Your objective: Provide the entries once more, identical in every word.

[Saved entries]
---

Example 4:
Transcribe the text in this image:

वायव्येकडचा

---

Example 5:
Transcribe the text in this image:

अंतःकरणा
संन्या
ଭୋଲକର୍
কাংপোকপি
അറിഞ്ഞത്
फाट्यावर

Answer space:
---

Example 4:
Transcribe the text in this image:

वायव्येकडचा

---

Example 5:
Transcribe the text in this image:

अंतःकरणा
संन्या
ଭୋଲକର୍
কাংপোকপি
അറിഞ്ഞത്
फाट्यावर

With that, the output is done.